▸ What this task involves:
The response must consist of the lines below from the one with "को सबैभन्दा ठूलो अनुग्रह हो" through the one with "(यशैया ४८:१०)", exactly as they appear and with both ends kept.

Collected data
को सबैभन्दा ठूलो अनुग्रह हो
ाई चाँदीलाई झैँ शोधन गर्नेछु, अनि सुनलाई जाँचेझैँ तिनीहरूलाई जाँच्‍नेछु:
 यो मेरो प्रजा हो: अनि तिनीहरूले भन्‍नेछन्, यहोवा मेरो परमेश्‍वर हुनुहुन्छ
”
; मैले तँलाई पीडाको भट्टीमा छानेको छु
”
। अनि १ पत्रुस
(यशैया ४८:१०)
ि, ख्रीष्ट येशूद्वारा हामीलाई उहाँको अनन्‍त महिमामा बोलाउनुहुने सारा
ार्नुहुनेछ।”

==

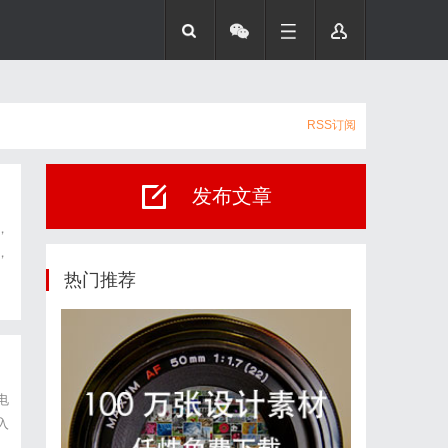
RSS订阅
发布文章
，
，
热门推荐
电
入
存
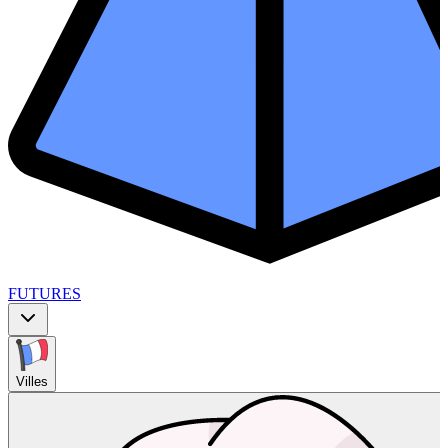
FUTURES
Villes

▸ Task response:
को सबैभन्दा ठूलो अनुग्रह हो
ाई चाँदीलाई झैँ शोधन गर्नेछु, अनि सुनलाई जाँचेझैँ तिनीहरूलाई जाँच्‍नेछु:
 यो मेरो प्रजा हो: अनि तिनीहरूले भन्‍नेछन्, यहोवा मेरो परमेश्‍वर हुनुहुन्छ
”
; मैले तँलाई पीडाको भट्टीमा छानेको छु
”
। अनि १ पत्रुस
(यशैया ४८:१०)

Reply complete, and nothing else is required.